Because the root of it is a joy—one is tempted to say elevation—in the presence of beauty, and in beautiful things. Look at one of Peterson’s bird guides again, especially his paintings.They’re a wonderful technical tool, precise and pragmatic in its detail for field identification, for describing the birds. That’s what makes them an indispensable reference guide. But what makes them genuinely fascinating to browse through is the sheer joie de vivre in each painting of a bird; Peterson didn’t just draw with a trained scientific eye, he drew with an almost childish delight—enthusiastic astonishment at the quirky, individual beauty of each bird.

It’s this simple, aesthetic delight in fairy tales which I believe should be both the start and the end of any study of fairy tales. Certainly it’s the be all and end all of any task of retelling or creating fairy tales. What’s needed for the student of fairy tale, whether as a critic or an artist of all kinds, is a curiosity and delight in the aesthetic of fairy tales. What’s needed, ultimately, is a keen sense of wonder.

Reader Comments

  1. Well, you know, I should like very much to leave a lengthy and learned commentary on this.

    However, as both a keen birder and a dedicated storyographer, I can only say that I concur with your thesis.

    I used to know a fairly well-respected ceremonial magician (I am aware that is a little unusual)and his answer to the often asked question, “But why do you do it?” was always, “Because it does no harm and I thoroughly enjoy it.” That, to me, is a good answer.

    I like to say that fairy tales and folk tales are very current, quite the latest thing, in fact.

    When telling, or listening to or reading a folk tale you should now that it is very much an art of the present tense. What could be more real, immediate and modern indeed, than a story right now vibrating in the air around you, touching your ears and sparking visions, thoughts, feelings in your soul? And if you enjoy it, all the better.

    I do also enjoy the dusty scholar’s great endeavour to catch and hold this ephemeral, living tradition, too. Such efforts have their place. Although I am a little partisan, as I have friends who make their living by it.

  2. Austin — Never fear, I don’t think the Spelling Police don’t patrol the area. 😉

    Thanks for your thoughts. If you are moved to write ‘a lengthy and learned commentary’, please do share the link.

    Agreed that the ‘dusty scholar’s great endeavour’ is important–vitally so, I think. Particularly when we’re talking about ethnographic research and folkloristics proper.

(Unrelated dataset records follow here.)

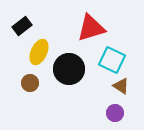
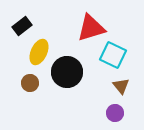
cyan square: moved 1 px right, 5 px up
black circle: moved 2 px left, 3 px down
brown triangle: rotated 18 degrees clockwise
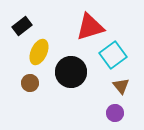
red triangle: moved 1 px left, 1 px up
cyan square: rotated 28 degrees clockwise
black circle: moved 4 px right
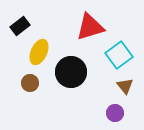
black rectangle: moved 2 px left
cyan square: moved 6 px right
brown triangle: moved 4 px right
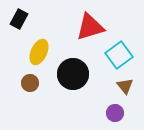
black rectangle: moved 1 px left, 7 px up; rotated 24 degrees counterclockwise
black circle: moved 2 px right, 2 px down
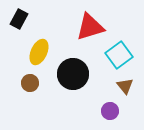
purple circle: moved 5 px left, 2 px up
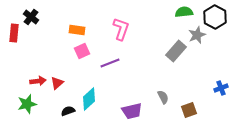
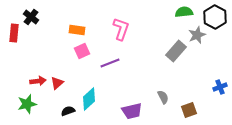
blue cross: moved 1 px left, 1 px up
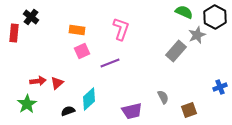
green semicircle: rotated 30 degrees clockwise
green star: rotated 18 degrees counterclockwise
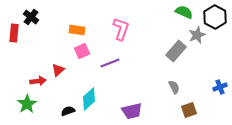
red triangle: moved 1 px right, 13 px up
gray semicircle: moved 11 px right, 10 px up
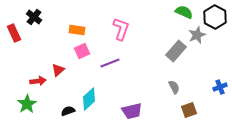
black cross: moved 3 px right
red rectangle: rotated 30 degrees counterclockwise
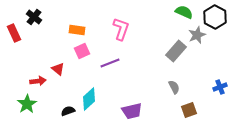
red triangle: moved 1 px up; rotated 40 degrees counterclockwise
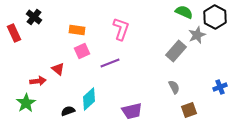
green star: moved 1 px left, 1 px up
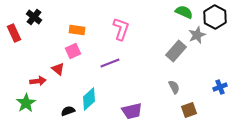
pink square: moved 9 px left
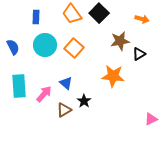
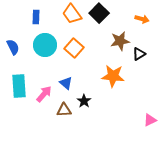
brown triangle: rotated 28 degrees clockwise
pink triangle: moved 1 px left, 1 px down
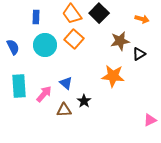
orange square: moved 9 px up
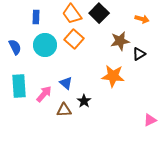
blue semicircle: moved 2 px right
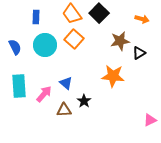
black triangle: moved 1 px up
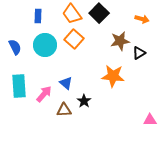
blue rectangle: moved 2 px right, 1 px up
pink triangle: rotated 24 degrees clockwise
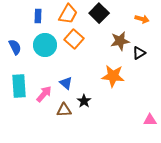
orange trapezoid: moved 4 px left; rotated 115 degrees counterclockwise
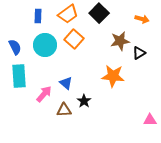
orange trapezoid: rotated 25 degrees clockwise
cyan rectangle: moved 10 px up
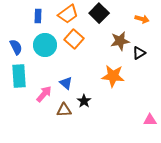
blue semicircle: moved 1 px right
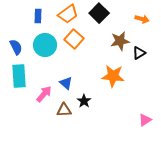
pink triangle: moved 5 px left; rotated 32 degrees counterclockwise
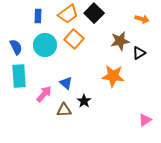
black square: moved 5 px left
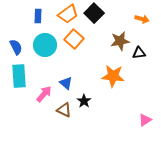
black triangle: rotated 24 degrees clockwise
brown triangle: rotated 28 degrees clockwise
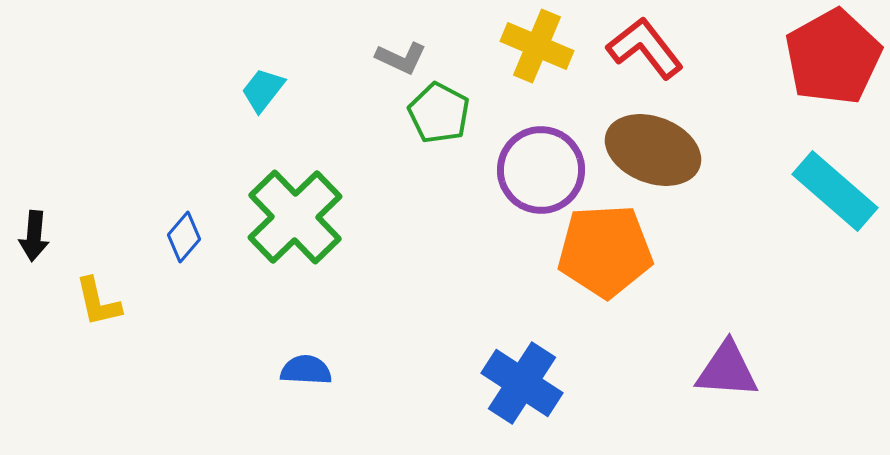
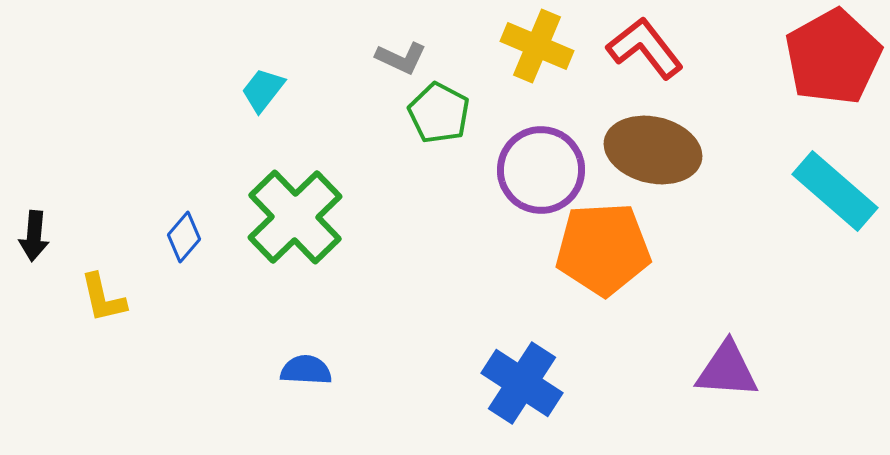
brown ellipse: rotated 8 degrees counterclockwise
orange pentagon: moved 2 px left, 2 px up
yellow L-shape: moved 5 px right, 4 px up
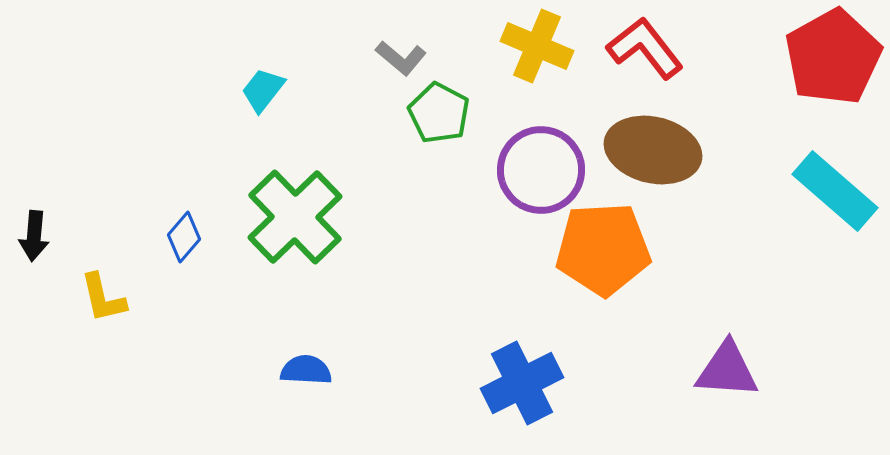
gray L-shape: rotated 15 degrees clockwise
blue cross: rotated 30 degrees clockwise
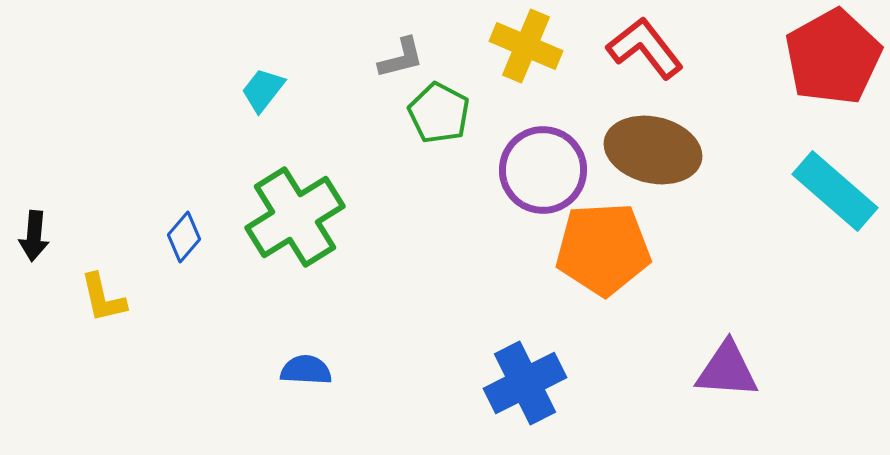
yellow cross: moved 11 px left
gray L-shape: rotated 54 degrees counterclockwise
purple circle: moved 2 px right
green cross: rotated 12 degrees clockwise
blue cross: moved 3 px right
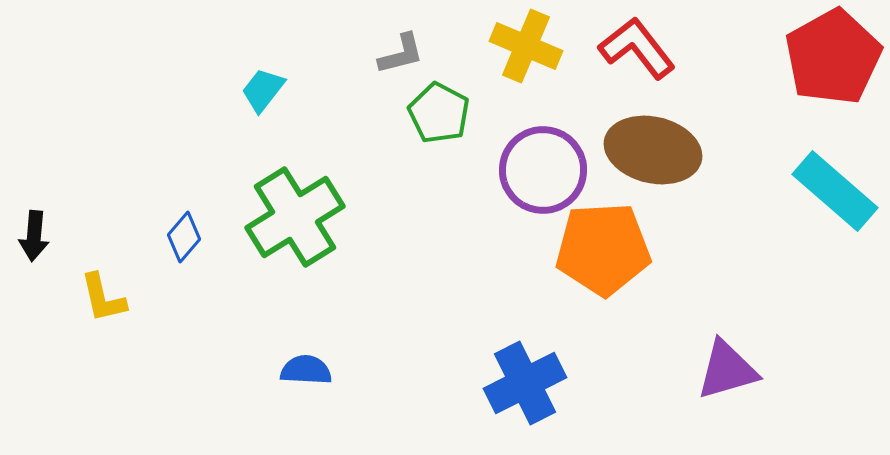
red L-shape: moved 8 px left
gray L-shape: moved 4 px up
purple triangle: rotated 20 degrees counterclockwise
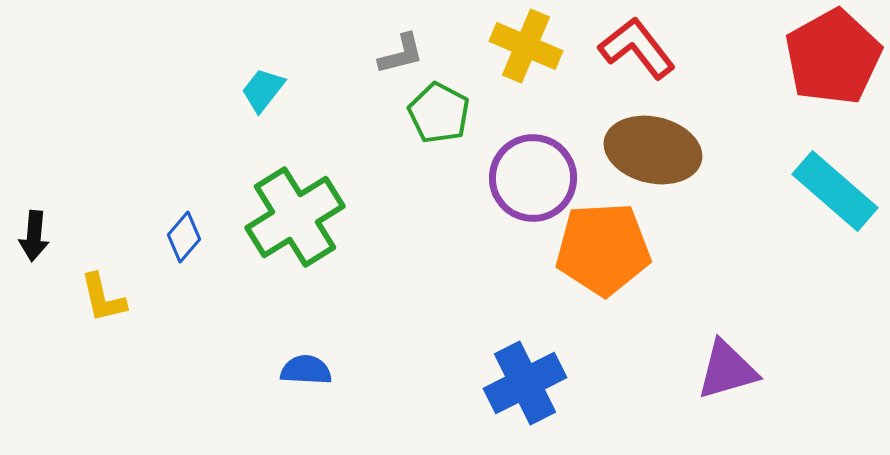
purple circle: moved 10 px left, 8 px down
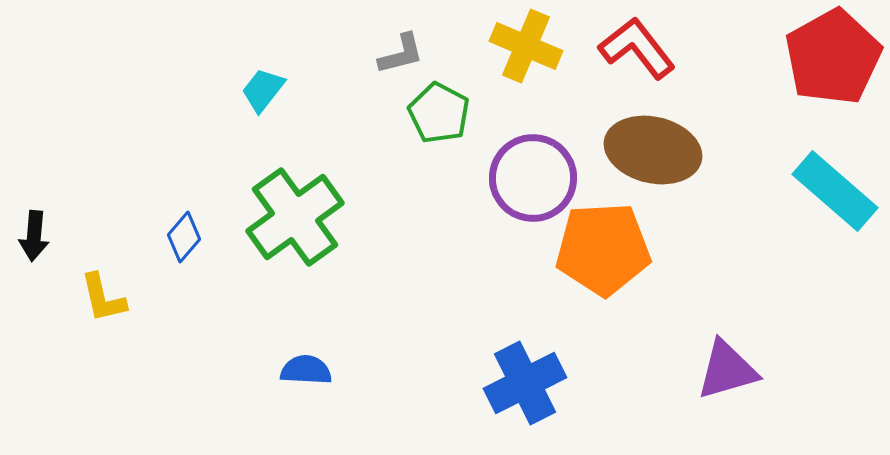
green cross: rotated 4 degrees counterclockwise
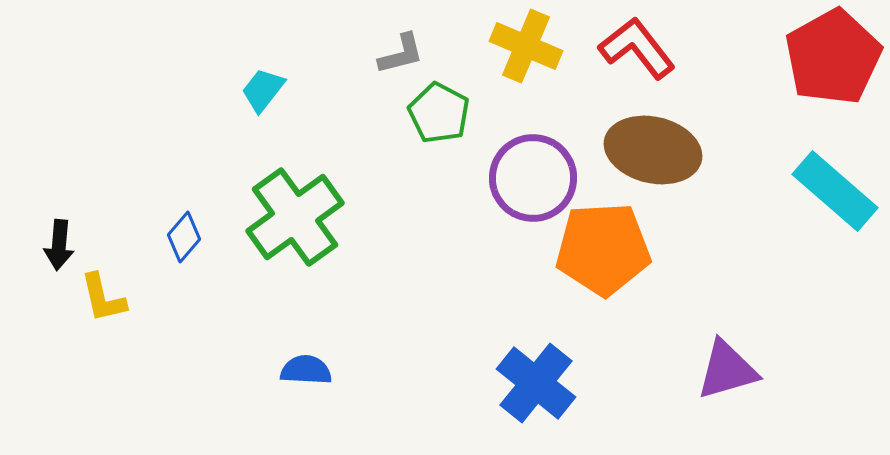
black arrow: moved 25 px right, 9 px down
blue cross: moved 11 px right; rotated 24 degrees counterclockwise
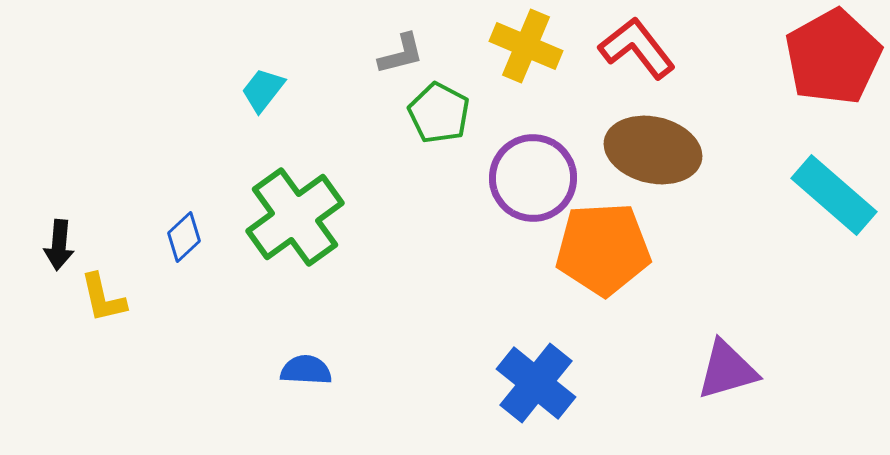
cyan rectangle: moved 1 px left, 4 px down
blue diamond: rotated 6 degrees clockwise
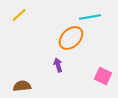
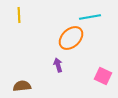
yellow line: rotated 49 degrees counterclockwise
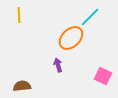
cyan line: rotated 35 degrees counterclockwise
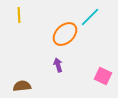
orange ellipse: moved 6 px left, 4 px up
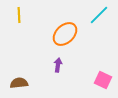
cyan line: moved 9 px right, 2 px up
purple arrow: rotated 24 degrees clockwise
pink square: moved 4 px down
brown semicircle: moved 3 px left, 3 px up
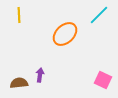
purple arrow: moved 18 px left, 10 px down
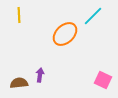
cyan line: moved 6 px left, 1 px down
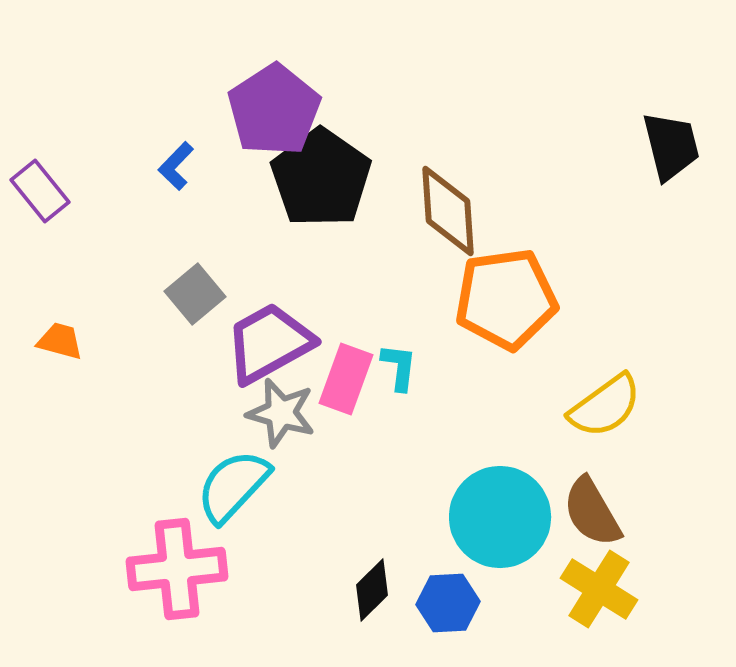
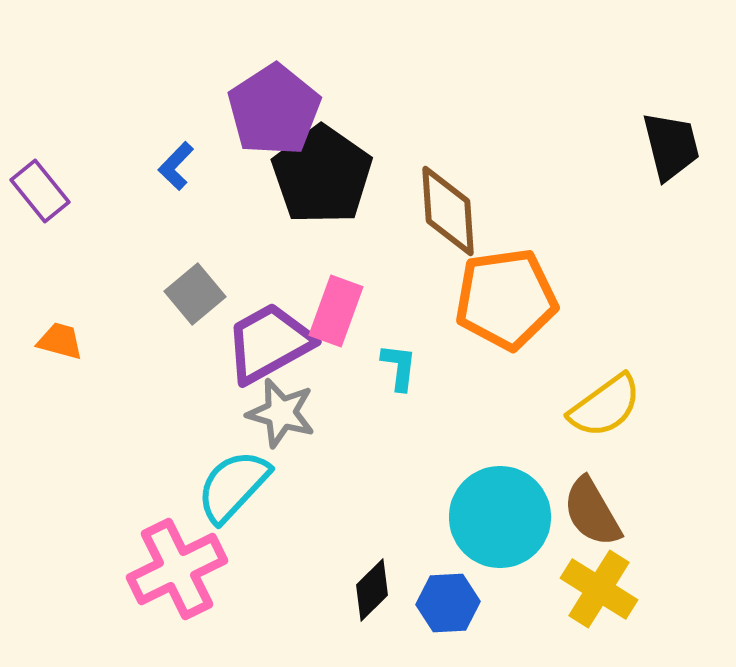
black pentagon: moved 1 px right, 3 px up
pink rectangle: moved 10 px left, 68 px up
pink cross: rotated 20 degrees counterclockwise
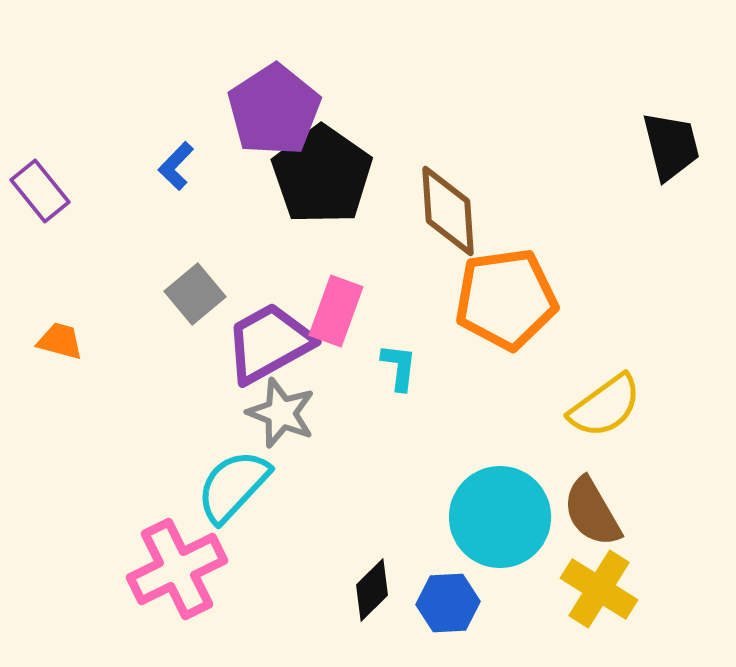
gray star: rotated 6 degrees clockwise
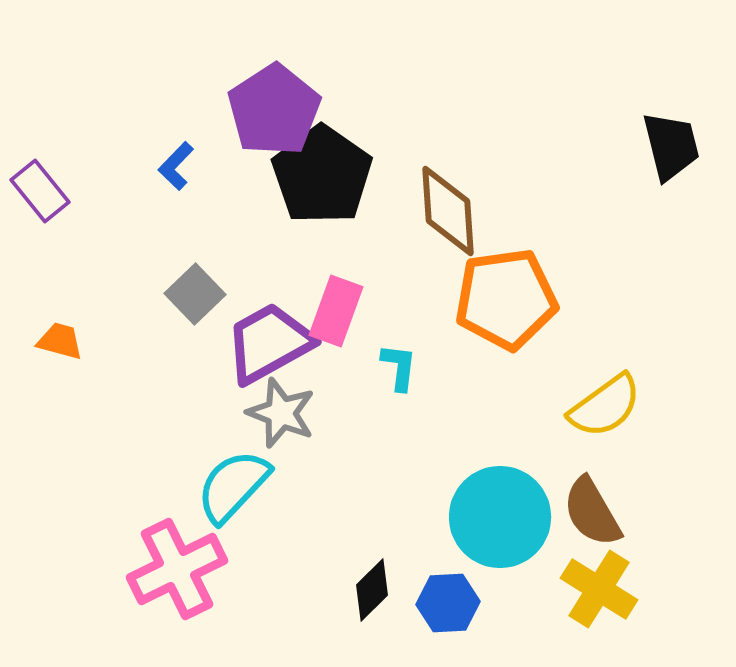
gray square: rotated 4 degrees counterclockwise
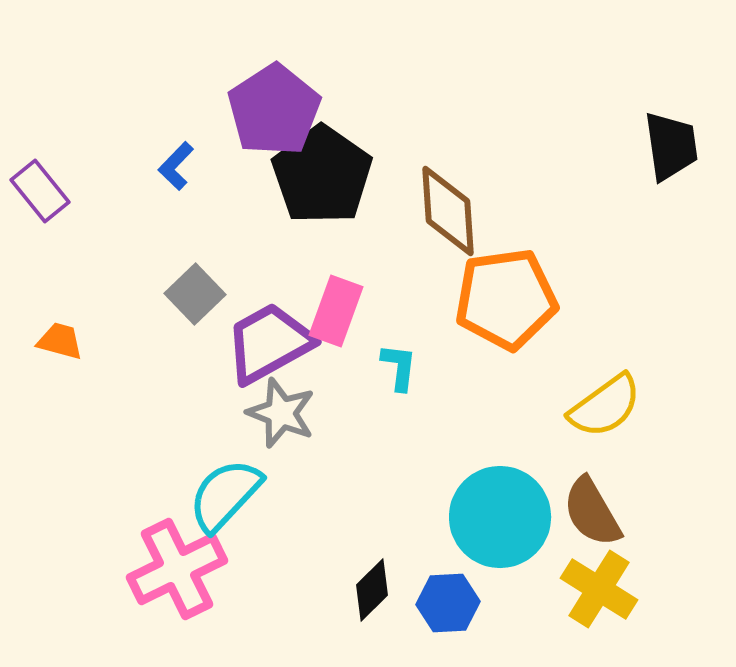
black trapezoid: rotated 6 degrees clockwise
cyan semicircle: moved 8 px left, 9 px down
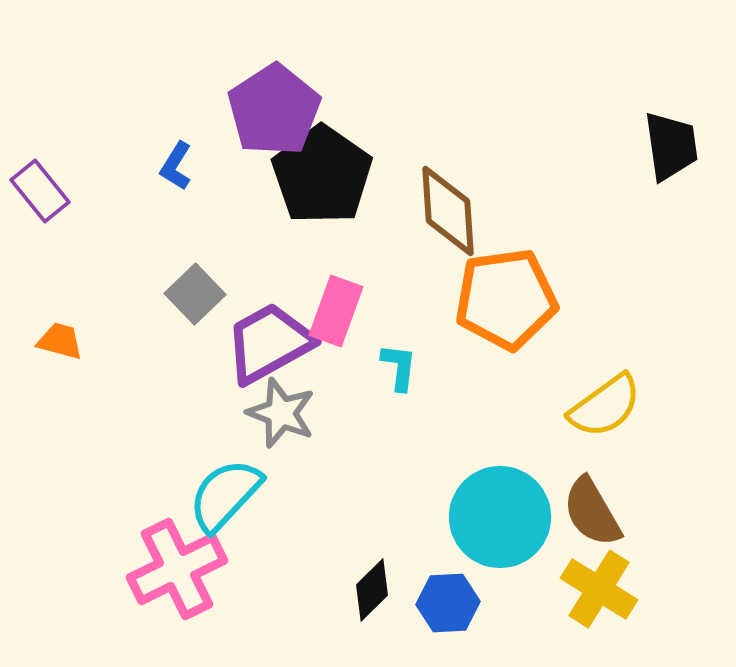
blue L-shape: rotated 12 degrees counterclockwise
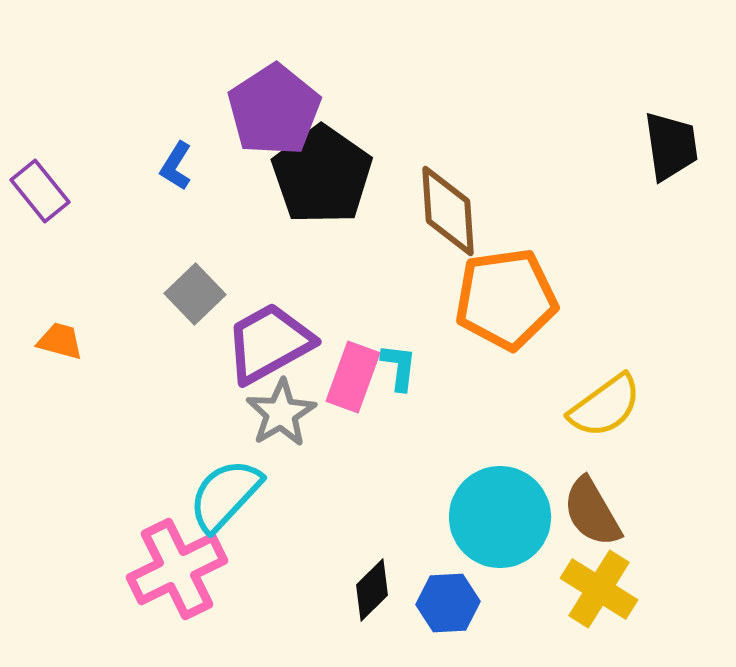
pink rectangle: moved 17 px right, 66 px down
gray star: rotated 20 degrees clockwise
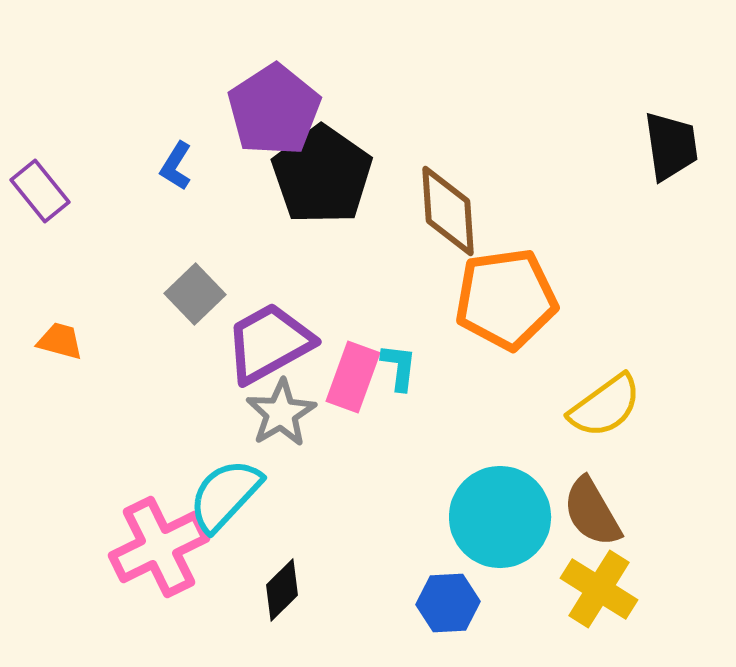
pink cross: moved 18 px left, 22 px up
black diamond: moved 90 px left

And the sociopolitical historographic approach has yielded some really remarkable insights, especially in re Andersen and the Grimms and so on.

    But part of what I’d like to see, what I do think is lacking, is renewed emphasis on the aesthetic and, if you will, poetics of the literary fairy tale, and folktales too although the forms are distinct.

    Max Lüthi did some very strong work on this but it isn’t really picked up, as the discipline turned another corner. Tolkien of course addressed it at length, but his argument was idiosyncratic and, again, hasn’t been developed that much except by JRRT fans.

    I’d love to see more serious academic consideration of fairy tale aesthetics, as well as care and work and discovery from the trenches–by writers and storytellers. there’s a lot of material and a lot of approaches but too often we restrict ourselves to that pragmatic channel, which can only take us so far.

    Personally, I think we’ve gone about as far as that channel will take us. We’re dealing with a living art form, as you say, and like anything else living there’s a lot more to it than its sociopolitical ideologies.

  3. A lovely post! Being an academic, I’m partial to the analyses of the meaning and personal/psychological importance of fairy tales, but am provoked to think further about your thesis.

    Speaking about aesthetic, it’s wonderful that you found a painting that incorporates both birds and fairies. What painting is it?

  4. Thanks, Carrie-Ann. I was pleased to find the image, too. It’s “Golden Autumn Fairy Tale” (1910) by Kazimierz Stabrowski. There’s rather a lot of birds in fairy tales, as it turns out.